More important than what other people think of the Carpenter's set-up, is how it works for Mike and Heidi. And yes, as with any couple who is starting a family and juggling work life and home life, there are challenges. The biggest challenge for Mike and Heidi had to do with expectations. Heidi expected Mike to take care of the house and the kids since she was working outside the home, and Mike expected Heidi to take care of half of the housework. There was a lot of back and forth about "who is doing what," but over time they have figured out a way to divide up the house responsibilities in a realistic, workable way that feels good to both of them. For example, Mike does the laundry, Heidi folds it; Mike cooks four or five nights a week, and Heidi does two or three; Heidi handles all the finances/bills; they trade off doing grocery shopping as they both despise the task; Mike takes care of all the girls' appointments (doctor, dentist, etc.) that have to happen during work hours; he drives the kids to and from school and even helps at the girls' preschool. Having trouble mixing their two cleaning styles, Heidi and Mike compromised by calling in for some cleaning help. "Mike has a higher threshold for dirt than I do so we solved that by hiring someone," Heidi explains. And there are things that Heidi is adamant about them doing together, "I like to go with Mike to buy the kids' birthday presents and to decorate for Christmas." She adds, "As our communication has gotten better and the kids have become less physically needy, managing our household has gotten progressively easier."

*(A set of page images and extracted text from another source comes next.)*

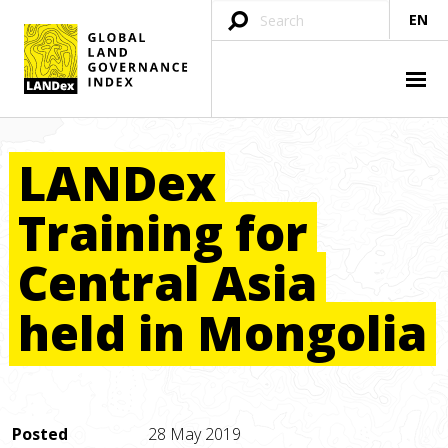
EN
LANDex
Training
for
Central
Asia
held
in
Mongolia
Posted
28 May 2019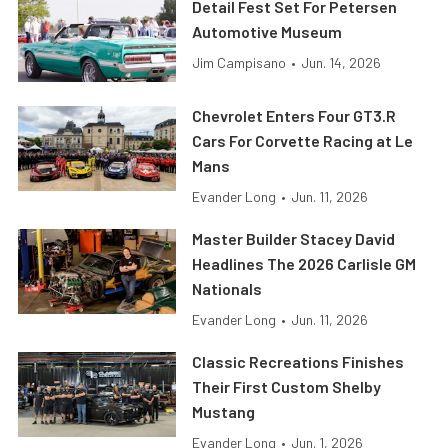
Detail Fest Set For Petersen
Automotive Museum
Jim Campisano
•
Jun. 14, 2026
Chevrolet Enters Four GT3.R
Cars For Corvette Racing at Le
Mans
Evander Long
•
Jun. 11, 2026
Master Builder Stacey David
Headlines The 2026 Carlisle GM
Nationals
Evander Long
•
Jun. 11, 2026
Classic Recreations Finishes
Their First Custom Shelby
Mustang
Evander Long
•
Jun. 1, 2026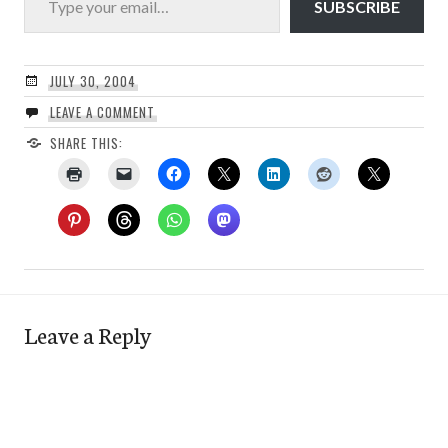
SUBSCRIBE
JULY 30, 2004
LEAVE A COMMENT
SHARE THIS:
Leave a Reply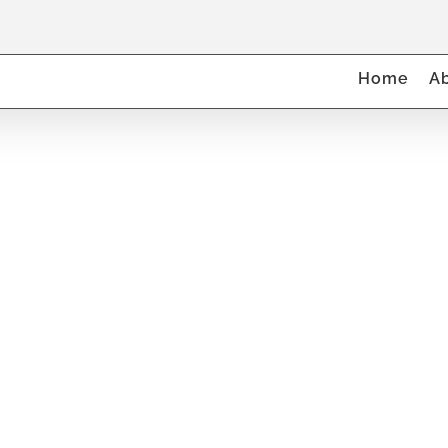
Home
A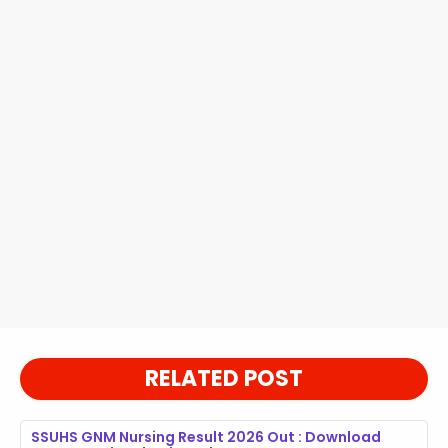
RELATED POST
SSUHS GNM Nursing Result 2026 Out : Download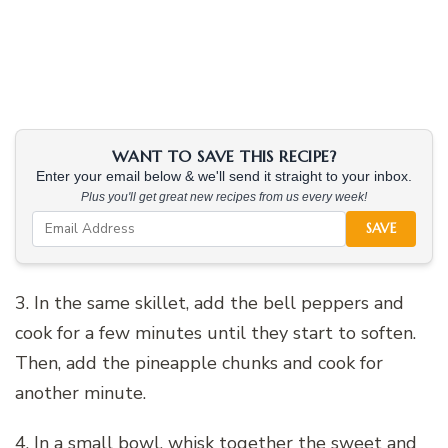
WANT TO SAVE THIS RECIPE?
Enter your email below & we'll send it straight to your inbox.
Plus you'll get great new recipes from us every week!
SAVE
3. In the same skillet, add the bell peppers and
cook for a few minutes until they start to soften.
Then, add the pineapple chunks and cook for
another minute.
4. In a small bowl, whisk together the sweet and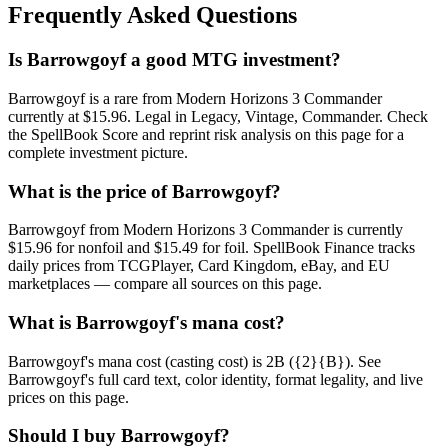
Frequently Asked Questions
Is Barrowgoyf a good MTG investment?
Barrowgoyf is a rare from Modern Horizons 3 Commander
currently at $15.96. Legal in Legacy, Vintage, Commander. Check
the SpellBook Score and reprint risk analysis on this page for a
complete investment picture.
What is the price of Barrowgoyf?
Barrowgoyf from Modern Horizons 3 Commander is currently
$15.96 for nonfoil and $15.49 for foil. SpellBook Finance tracks
daily prices from TCGPlayer, Card Kingdom, eBay, and EU
marketplaces — compare all sources on this page.
What is Barrowgoyf's mana cost?
Barrowgoyf's mana cost (casting cost) is 2B ({2}{B}). See
Barrowgoyf's full card text, color identity, format legality, and live
prices on this page.
Should I buy Barrowgoyf?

And what about the kids? Do they think it's "strange" that their mom is at work and dad is at preschool helping out with all the other moms? "The kids haven't questioned it," Heidi says. "They don't know any different." In fact, when the Carpenter girls hear a line from a storybook that reads something like, "My sister and I are making cookies with mom...," they laugh. "That's not what we do with Mom," they say, "That's what we do with Dad." "They have a different idea about what moms do," Heidi says. Yet, as far as their connection with mom goes, Heidi explains, "I don't always know if they like their sandwiches cut in squares or triangles, but they still want me when they are sick."


And then there is the big D-word: Discipline. "He's the disciplinarian, I'm the push- over," Heidi admits. "When I get to see the girls for only two or three hours in the evening, I don't want to do heavy disciplining," she says. But Heidi takes control of the nights and bedtime so Mike can get a night out a week. He also takes "time off" on Saturdays, and takes trips with his buddies a few times a year.


As much as the Carpenters have things running relatively smoothly, Heidi, who describes herself as "extremely Type A," certainly has those days "when I feel like I'm not doing either well, my job or being a mom. It's impossible to do everything, and I can't be 'supermom'." Heidi talks about how working dads seem to be expected to do less at home, and historically, it's been "o.k." for men to detach from a lot the home/kid responsibilities. It is more accepted that most high powered CEOs can't be "superdads" too. "Women are just figuring this out, yet we still put the pressure on ourselves that we should be able to do it all," Heidi says. "You see the frustrated working moms who always feel cheated and do not have enough help and support."


Heidi has some advice for couples who are considering having dad stay home and mom work full time. "Before you go down this road, sit down with your partner and lay out expectations." (Sounds like good advice for all couples who are about to become parents, regardless of who is working and who is staying home.) But looking back on the last five years Heidi has no regrets, "I wouldn't change a thing -- except maybe not having three kids in five years. Neither Mike nor I would go back and change anything." And looking forward for the Carpenters, "When all girls are in school full time, Mike may go back to school or work, but we still want him to be home when they get off the bus," Heidi says.